Sustainability is a science which requires substantiation
Businesses wouldn’t make ballpark estimates of their financial figures, so the same logic should apply for sustainability claims. However, last year, European research highlighted that over 42 percent of green claims were misleading, exaggerated, or false.
Thankfully, with the mounting pressures of transparency, supported by regional and local government this is likely to change and companies can take tangible steps to validate their assertions.
Many organisations know the importance of understanding their internal greenhouse gas inventory (GHG), measuring Scope 1, 2 and 3 emissions for a foundational understanding of how emission-intensive they are. Beyond this rather theoretical exercise, there are more action-oriented options that can assist in sourcing empirical evidence to back up their claims, deepening their engagement and understanding.

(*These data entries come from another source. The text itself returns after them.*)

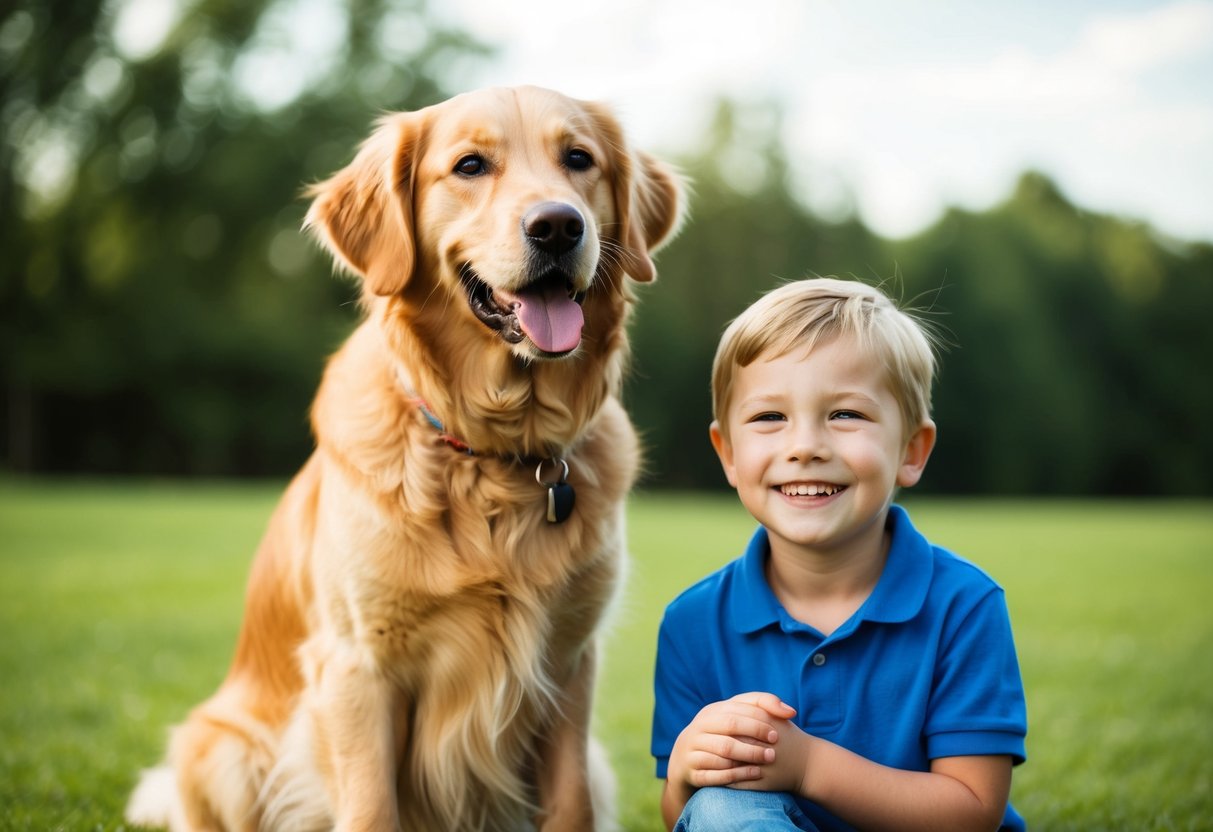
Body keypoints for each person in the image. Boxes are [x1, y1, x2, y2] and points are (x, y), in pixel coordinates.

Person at [651, 277, 1027, 831]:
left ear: (911, 451)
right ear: (728, 453)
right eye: (769, 418)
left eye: (845, 414)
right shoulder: (692, 623)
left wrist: (808, 767)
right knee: (720, 805)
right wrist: (685, 773)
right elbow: (690, 817)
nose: (805, 446)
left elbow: (973, 812)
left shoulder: (963, 606)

For consumer-facing businesses, Life Cycle Assessment (LCA) can evaluate the environmental impact of a product, identifying areas for improvement. The LCA, while requiring technical knowledge, gives comprehensive oversights of a product’s lifecycle from raw material extraction to disposal, providing significant business intelligence.
Proctor & Gamble used this framework to respond to their customers’ pain point of high energy costs, conducting an LCA of its products. The research found that US households spend 3 percent of annual electricity budgets on heating water to wash clothes. As the opportunity unveiled, they launched a line of cold-water detergents that require 50 percent less energy than warm water washing.
Notably, accreditations offer a robust way to demonstrate commitment to transparency through a systematic auditing process. Environmental management systems, such as ISO 14001 can help companies manage their impact and improve performance. Further, the Science Based Targets Initiative (SBTi) is becoming an increasingly popular way to define and promote best practices in emission reductions and align net zero targets with climate science.
Ultimately, sustainability is the currency of the future. The potential for companies to embark on their sustainability journey can provide short-term gains, such as cost savings, plus more long-term commercial accomplishments such as enhanced reputation, tapping into new markets and innovation capacity.
In the quest to become a more conscious, purpose-driven organisation, it is important to remember that sustainability is, at its core, a social responsibility and an act of self-preservation, not an environmental one. It is about taking responsibility for the impact businesses have on society and future generations, as history has proved the ecological world will thrive through resilience, but the same cannot be said for humankind.